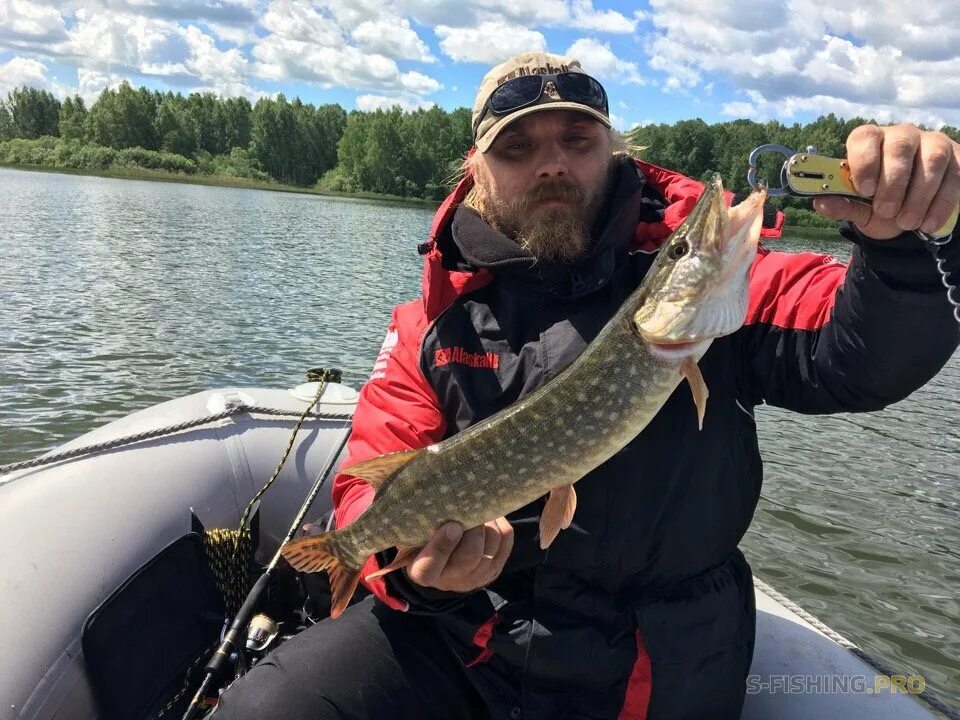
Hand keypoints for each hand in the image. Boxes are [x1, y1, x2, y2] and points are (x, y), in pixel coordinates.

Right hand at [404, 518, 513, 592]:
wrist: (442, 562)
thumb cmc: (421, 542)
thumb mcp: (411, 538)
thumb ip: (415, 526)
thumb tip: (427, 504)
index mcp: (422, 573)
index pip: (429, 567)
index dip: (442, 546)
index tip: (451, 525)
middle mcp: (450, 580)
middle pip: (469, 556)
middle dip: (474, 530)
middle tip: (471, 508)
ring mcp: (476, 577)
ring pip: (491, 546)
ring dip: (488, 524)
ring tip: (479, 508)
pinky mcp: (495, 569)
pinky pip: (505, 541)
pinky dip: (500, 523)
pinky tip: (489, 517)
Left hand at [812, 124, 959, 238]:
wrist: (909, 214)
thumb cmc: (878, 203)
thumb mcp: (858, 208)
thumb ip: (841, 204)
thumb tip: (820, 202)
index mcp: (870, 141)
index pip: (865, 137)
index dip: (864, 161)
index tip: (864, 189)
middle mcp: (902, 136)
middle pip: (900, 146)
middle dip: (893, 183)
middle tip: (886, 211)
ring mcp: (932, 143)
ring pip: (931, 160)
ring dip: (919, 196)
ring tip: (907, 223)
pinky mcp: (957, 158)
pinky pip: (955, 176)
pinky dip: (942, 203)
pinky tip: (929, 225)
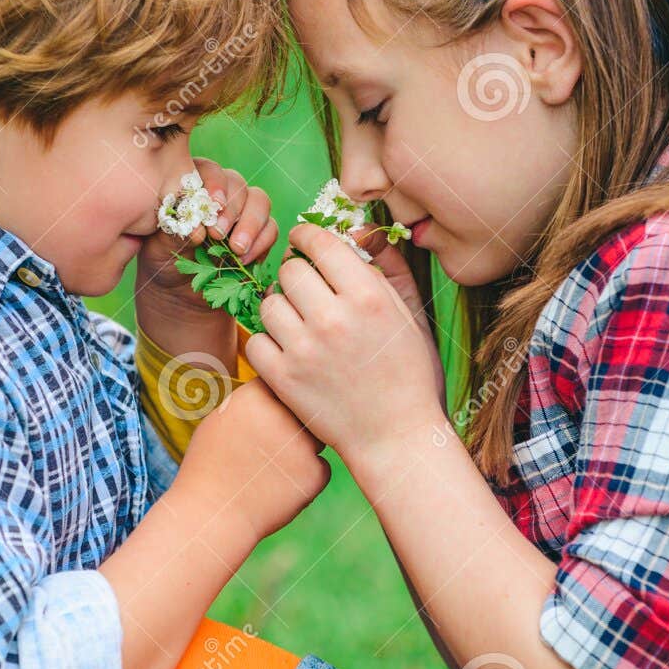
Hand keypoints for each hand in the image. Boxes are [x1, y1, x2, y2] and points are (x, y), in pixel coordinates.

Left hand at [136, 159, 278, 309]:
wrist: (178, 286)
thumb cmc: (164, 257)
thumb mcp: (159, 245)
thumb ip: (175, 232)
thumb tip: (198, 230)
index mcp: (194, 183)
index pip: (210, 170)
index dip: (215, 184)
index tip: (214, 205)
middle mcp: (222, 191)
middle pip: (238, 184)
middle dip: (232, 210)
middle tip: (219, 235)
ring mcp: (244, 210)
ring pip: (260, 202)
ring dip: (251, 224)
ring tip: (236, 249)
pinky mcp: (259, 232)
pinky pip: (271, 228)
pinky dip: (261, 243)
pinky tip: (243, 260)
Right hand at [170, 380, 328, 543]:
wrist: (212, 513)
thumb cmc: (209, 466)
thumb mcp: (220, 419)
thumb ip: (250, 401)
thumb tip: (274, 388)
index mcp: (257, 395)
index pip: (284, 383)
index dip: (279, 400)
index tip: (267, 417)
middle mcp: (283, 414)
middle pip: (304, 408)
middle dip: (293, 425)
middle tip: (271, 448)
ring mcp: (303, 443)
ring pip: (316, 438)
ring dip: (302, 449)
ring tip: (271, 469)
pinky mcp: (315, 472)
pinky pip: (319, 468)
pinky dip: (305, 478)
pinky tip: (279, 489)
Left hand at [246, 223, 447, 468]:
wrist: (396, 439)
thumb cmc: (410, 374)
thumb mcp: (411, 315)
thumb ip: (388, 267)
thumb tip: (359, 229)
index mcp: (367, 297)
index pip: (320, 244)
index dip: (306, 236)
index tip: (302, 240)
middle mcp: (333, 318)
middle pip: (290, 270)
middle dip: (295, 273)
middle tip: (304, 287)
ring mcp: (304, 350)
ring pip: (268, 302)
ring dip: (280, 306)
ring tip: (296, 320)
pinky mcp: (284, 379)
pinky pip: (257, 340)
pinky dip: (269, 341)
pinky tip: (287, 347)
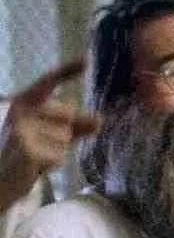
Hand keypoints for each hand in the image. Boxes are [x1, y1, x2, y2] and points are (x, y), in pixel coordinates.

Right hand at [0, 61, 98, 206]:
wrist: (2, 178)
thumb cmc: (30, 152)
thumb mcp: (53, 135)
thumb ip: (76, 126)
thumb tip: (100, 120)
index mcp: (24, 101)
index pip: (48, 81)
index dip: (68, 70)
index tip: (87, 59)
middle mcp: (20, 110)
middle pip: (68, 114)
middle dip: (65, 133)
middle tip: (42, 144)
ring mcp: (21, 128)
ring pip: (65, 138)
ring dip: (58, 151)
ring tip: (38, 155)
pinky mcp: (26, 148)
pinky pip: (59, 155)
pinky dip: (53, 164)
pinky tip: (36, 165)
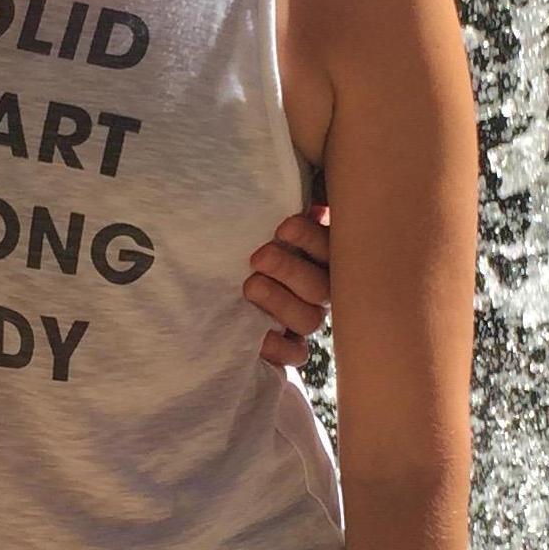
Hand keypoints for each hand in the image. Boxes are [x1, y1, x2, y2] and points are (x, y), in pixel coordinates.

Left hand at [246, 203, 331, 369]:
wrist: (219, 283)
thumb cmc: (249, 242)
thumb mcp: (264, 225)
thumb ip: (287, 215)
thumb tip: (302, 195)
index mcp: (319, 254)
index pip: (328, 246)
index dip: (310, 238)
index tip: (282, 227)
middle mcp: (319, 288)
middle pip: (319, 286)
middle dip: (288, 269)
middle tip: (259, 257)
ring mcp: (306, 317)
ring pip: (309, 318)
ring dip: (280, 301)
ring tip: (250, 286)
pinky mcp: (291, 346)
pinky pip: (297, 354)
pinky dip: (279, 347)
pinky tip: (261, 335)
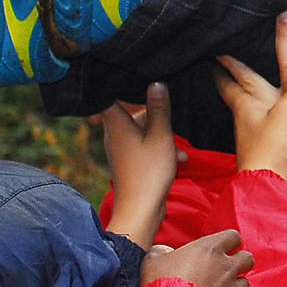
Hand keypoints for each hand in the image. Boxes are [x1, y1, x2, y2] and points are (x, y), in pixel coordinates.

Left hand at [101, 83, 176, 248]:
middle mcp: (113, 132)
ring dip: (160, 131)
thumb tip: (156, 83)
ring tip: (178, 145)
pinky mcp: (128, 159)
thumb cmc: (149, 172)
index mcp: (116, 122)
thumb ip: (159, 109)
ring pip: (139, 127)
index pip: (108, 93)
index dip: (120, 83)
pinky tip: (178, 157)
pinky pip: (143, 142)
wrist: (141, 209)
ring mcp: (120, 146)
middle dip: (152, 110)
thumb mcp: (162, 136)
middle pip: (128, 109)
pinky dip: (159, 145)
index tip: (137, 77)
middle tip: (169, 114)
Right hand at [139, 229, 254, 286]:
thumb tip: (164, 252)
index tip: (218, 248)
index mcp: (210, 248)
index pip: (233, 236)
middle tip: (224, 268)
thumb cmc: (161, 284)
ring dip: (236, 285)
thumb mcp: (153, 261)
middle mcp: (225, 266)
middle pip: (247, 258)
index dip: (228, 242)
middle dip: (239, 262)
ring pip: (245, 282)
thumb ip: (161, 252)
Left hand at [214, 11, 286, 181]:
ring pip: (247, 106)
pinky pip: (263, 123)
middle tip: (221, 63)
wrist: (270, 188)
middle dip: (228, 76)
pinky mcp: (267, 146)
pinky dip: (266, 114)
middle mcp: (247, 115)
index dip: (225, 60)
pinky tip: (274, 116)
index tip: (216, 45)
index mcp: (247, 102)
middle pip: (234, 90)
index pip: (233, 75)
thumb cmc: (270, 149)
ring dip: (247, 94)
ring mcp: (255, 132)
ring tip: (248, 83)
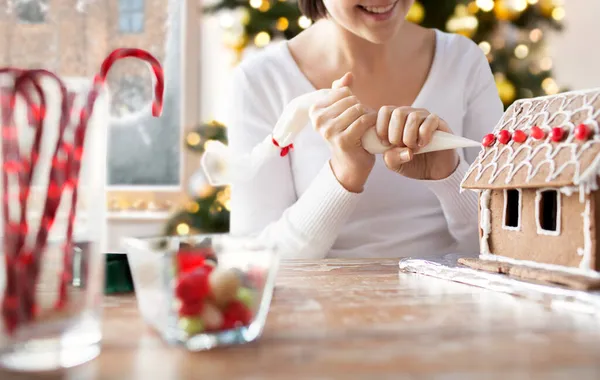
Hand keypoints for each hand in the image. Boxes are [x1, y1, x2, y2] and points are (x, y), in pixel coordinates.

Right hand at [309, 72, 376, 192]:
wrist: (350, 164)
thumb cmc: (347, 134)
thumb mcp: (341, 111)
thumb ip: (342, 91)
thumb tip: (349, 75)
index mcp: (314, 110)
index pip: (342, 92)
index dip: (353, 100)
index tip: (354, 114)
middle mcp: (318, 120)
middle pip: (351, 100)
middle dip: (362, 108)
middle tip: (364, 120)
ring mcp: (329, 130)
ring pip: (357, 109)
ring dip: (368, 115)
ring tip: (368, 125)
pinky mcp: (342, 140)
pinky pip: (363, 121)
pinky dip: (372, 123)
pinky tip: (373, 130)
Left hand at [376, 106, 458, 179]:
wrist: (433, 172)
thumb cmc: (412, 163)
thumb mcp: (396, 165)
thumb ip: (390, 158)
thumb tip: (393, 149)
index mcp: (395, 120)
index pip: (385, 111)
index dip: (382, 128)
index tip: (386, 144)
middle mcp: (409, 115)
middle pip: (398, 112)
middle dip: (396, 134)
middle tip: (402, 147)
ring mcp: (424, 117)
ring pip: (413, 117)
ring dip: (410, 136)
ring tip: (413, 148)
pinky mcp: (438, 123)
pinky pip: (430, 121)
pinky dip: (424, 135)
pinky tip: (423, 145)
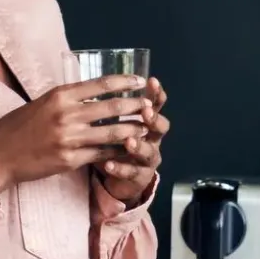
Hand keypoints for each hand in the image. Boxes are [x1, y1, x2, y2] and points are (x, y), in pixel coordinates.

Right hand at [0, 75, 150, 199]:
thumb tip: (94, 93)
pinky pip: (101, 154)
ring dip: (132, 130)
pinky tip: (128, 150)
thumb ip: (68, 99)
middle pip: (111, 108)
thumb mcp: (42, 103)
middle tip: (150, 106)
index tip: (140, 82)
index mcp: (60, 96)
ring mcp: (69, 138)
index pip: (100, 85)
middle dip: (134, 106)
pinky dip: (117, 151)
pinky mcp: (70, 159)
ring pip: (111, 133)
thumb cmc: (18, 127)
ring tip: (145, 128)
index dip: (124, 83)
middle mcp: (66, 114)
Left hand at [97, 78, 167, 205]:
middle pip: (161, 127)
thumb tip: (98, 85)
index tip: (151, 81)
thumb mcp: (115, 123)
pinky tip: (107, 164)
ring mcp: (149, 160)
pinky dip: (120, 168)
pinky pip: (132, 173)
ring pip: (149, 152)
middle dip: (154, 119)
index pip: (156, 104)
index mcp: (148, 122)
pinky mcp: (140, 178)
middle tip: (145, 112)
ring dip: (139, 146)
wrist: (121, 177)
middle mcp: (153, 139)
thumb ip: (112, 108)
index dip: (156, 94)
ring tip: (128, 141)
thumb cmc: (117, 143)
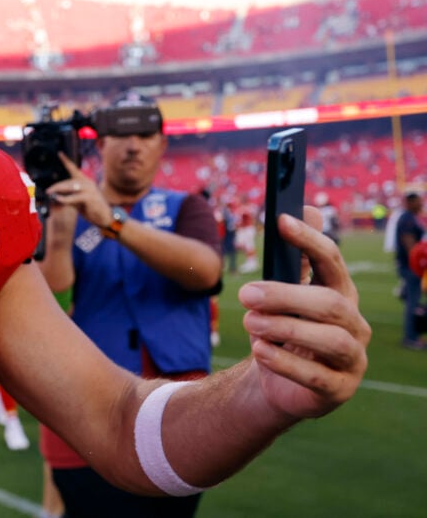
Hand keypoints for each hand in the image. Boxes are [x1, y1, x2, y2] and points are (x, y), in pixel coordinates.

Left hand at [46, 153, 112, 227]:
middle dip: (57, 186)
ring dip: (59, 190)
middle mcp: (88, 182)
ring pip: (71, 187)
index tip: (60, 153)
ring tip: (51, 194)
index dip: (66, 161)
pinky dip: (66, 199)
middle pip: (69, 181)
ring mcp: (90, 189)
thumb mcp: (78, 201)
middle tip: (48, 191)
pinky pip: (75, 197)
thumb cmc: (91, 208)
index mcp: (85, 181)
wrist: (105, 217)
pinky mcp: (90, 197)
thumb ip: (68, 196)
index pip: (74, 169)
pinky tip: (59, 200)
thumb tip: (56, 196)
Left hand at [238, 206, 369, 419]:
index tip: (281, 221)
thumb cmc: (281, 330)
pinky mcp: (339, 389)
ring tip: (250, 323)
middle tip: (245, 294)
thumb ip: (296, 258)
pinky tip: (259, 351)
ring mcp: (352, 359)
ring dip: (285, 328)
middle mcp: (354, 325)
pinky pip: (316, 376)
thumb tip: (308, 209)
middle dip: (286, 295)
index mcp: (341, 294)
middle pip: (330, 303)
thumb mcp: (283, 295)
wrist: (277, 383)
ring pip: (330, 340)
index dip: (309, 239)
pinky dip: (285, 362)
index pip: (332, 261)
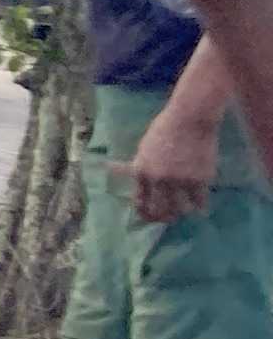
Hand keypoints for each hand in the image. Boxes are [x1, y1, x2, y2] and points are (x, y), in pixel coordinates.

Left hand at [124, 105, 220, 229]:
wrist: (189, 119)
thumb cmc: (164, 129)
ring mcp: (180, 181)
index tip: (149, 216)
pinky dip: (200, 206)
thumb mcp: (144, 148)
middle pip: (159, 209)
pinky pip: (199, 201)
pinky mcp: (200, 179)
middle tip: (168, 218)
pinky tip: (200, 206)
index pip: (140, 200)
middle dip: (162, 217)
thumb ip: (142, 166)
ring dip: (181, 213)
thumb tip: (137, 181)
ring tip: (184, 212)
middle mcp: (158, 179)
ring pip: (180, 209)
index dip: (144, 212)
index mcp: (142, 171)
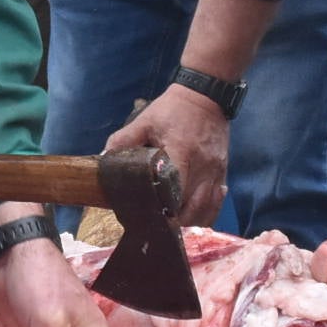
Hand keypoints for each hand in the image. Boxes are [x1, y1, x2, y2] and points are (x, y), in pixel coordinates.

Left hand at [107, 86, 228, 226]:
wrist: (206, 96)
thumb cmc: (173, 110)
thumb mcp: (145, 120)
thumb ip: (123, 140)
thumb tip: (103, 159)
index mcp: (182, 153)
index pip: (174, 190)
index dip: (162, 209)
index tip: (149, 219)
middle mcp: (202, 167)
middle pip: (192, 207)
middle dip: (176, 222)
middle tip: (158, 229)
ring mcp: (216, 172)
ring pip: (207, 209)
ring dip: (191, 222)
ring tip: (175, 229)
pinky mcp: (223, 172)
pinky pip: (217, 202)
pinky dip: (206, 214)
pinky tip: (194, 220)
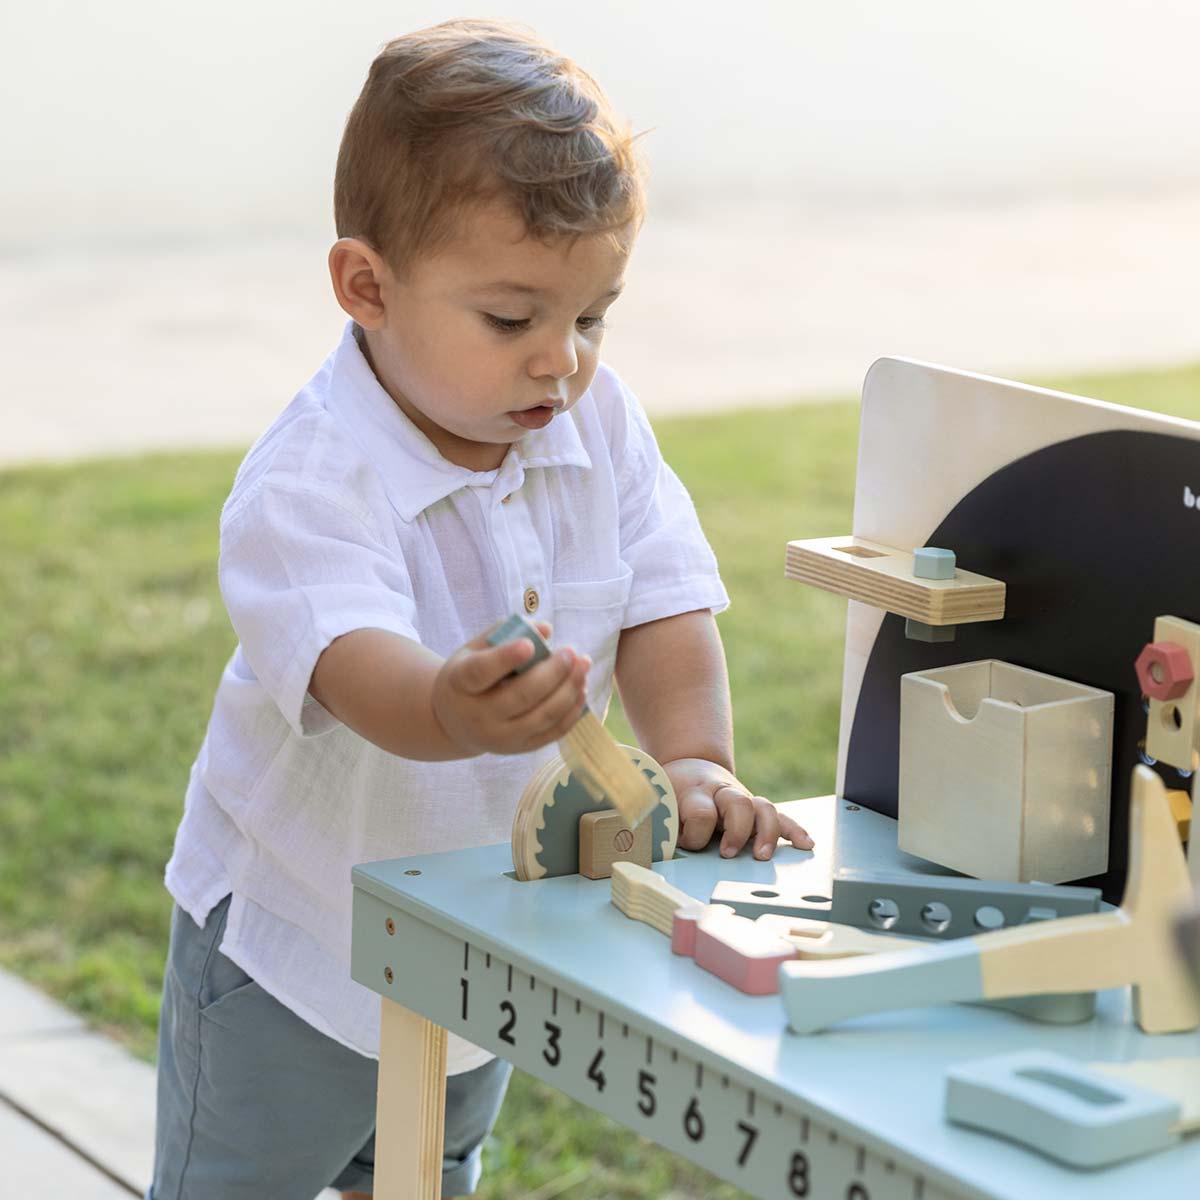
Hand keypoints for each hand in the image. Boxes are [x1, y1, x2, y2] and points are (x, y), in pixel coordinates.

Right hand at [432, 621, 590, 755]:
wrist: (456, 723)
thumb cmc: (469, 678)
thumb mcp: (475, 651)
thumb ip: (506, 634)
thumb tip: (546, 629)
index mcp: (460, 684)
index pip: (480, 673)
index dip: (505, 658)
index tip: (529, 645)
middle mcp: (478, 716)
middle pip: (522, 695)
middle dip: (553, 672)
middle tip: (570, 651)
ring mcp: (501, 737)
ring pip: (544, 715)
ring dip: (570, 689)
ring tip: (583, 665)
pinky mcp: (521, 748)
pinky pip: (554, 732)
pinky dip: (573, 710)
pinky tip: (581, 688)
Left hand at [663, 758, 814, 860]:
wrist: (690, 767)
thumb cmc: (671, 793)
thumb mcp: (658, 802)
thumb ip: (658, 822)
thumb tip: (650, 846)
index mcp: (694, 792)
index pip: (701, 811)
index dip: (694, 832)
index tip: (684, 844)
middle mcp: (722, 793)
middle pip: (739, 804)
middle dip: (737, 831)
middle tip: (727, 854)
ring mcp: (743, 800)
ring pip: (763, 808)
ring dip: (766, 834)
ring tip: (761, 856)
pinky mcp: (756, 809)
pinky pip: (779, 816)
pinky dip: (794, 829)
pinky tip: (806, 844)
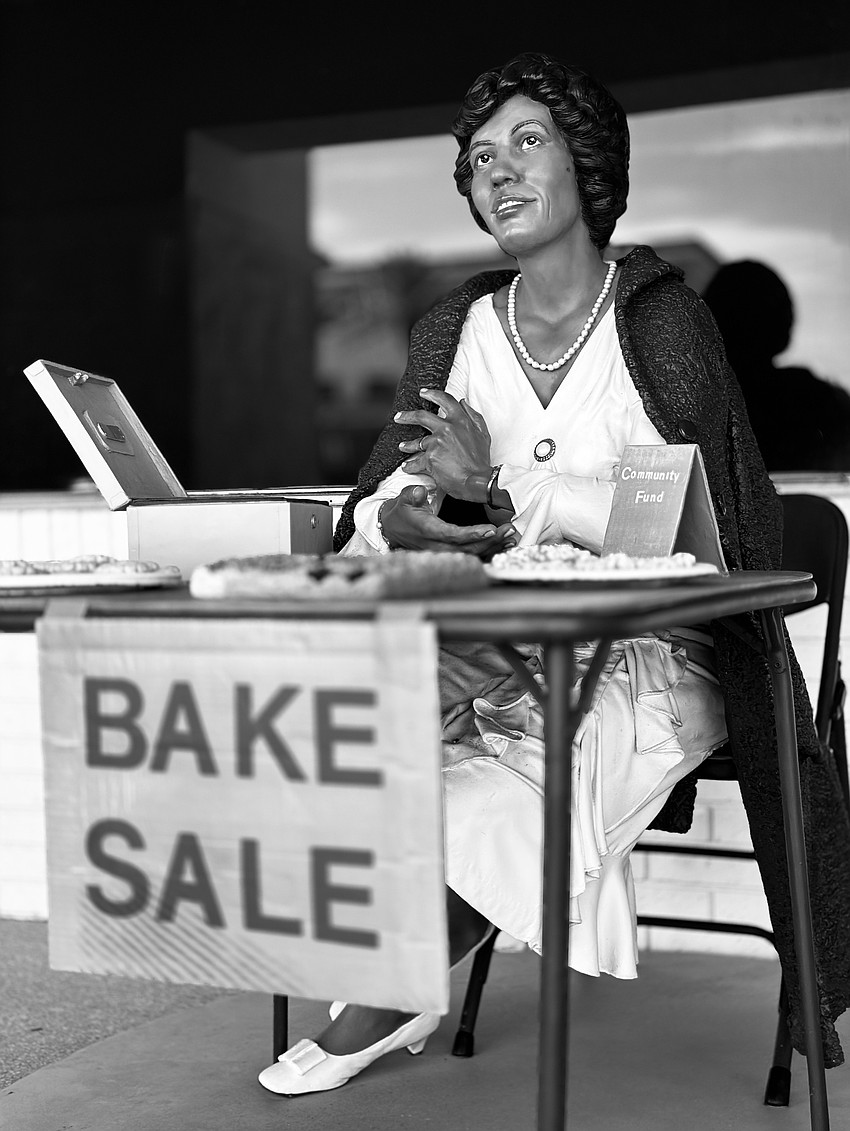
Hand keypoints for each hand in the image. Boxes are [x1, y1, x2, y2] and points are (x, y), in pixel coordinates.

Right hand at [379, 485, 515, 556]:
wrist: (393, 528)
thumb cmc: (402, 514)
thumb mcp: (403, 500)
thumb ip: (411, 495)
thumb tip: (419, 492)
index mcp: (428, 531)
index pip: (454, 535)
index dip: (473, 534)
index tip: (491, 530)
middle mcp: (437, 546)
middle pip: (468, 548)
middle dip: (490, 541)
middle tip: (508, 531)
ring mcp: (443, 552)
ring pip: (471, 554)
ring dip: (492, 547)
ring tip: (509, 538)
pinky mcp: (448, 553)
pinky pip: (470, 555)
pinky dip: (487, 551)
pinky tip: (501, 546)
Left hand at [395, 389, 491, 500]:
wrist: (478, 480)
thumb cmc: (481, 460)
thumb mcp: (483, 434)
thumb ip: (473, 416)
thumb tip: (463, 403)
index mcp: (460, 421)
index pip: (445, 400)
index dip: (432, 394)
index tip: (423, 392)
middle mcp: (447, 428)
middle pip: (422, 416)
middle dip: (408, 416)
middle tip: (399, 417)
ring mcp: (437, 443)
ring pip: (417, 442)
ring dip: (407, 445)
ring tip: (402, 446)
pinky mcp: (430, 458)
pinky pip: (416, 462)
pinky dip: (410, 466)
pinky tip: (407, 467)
◆ ◆ ◆ ◆ ◆
After reading each line of the data, give only the number of lines that include the word "Right".

**Task solution:**
8